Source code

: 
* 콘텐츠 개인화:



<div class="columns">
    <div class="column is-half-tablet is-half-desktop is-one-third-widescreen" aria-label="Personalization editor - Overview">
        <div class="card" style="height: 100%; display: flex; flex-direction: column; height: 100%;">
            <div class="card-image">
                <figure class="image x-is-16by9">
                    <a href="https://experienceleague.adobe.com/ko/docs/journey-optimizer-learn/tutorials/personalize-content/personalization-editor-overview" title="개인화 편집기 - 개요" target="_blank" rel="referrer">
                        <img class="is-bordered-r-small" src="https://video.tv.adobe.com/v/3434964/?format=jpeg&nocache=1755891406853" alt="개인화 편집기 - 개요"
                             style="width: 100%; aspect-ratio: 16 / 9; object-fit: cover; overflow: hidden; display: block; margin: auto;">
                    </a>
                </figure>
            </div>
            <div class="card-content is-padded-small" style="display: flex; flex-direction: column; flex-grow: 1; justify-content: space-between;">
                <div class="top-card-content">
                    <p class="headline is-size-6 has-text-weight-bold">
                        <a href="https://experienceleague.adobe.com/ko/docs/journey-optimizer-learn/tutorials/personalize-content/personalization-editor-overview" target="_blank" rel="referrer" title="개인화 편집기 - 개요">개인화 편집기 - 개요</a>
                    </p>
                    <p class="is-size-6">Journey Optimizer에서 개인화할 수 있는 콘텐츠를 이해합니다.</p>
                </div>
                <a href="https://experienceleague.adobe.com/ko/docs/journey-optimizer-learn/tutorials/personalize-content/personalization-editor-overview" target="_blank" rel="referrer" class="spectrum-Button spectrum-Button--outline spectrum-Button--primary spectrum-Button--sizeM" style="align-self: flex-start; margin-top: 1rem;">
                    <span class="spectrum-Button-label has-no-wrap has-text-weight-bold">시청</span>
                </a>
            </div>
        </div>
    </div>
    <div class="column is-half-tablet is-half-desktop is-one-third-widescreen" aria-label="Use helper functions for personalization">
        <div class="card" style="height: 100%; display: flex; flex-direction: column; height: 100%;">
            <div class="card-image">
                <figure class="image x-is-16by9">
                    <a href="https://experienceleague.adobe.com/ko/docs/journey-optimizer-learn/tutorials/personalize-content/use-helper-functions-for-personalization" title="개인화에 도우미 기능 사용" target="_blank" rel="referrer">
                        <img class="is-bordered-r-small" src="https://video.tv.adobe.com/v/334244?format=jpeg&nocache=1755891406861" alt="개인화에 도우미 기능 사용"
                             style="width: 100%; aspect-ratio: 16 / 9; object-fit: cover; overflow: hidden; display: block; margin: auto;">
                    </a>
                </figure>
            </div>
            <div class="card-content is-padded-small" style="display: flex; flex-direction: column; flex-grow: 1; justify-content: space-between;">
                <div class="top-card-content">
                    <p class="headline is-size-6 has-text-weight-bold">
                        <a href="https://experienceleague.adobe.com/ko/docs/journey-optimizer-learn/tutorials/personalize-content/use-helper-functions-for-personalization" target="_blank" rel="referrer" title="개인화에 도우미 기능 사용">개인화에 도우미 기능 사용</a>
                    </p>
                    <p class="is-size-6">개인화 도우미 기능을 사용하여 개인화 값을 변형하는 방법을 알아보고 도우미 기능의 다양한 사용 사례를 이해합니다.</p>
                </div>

□ □ □ □

_Problem requirements_
Would you please return all lines of the data that include the word "small"?

_Answer section_
                        <img class="is-bordered-r-small" src="https://video.tv.adobe.com/v/3434964/?format=jpeg&nocache=1755891406853" alt="개인화 편집기 - 개요"
            <div class="card-content is-padded-small" style="display: flex; flex-direction: column; flex-grow: 1; justify-content: space-between;">
                        <img class="is-bordered-r-small" src="https://video.tv.adobe.com/v/334244?format=jpeg&nocache=1755891406861" alt="개인화에 도우미 기능 사용"
            <div class="card-content is-padded-small" style="display: flex; flex-direction: column; flex-grow: 1; justify-content: space-between;">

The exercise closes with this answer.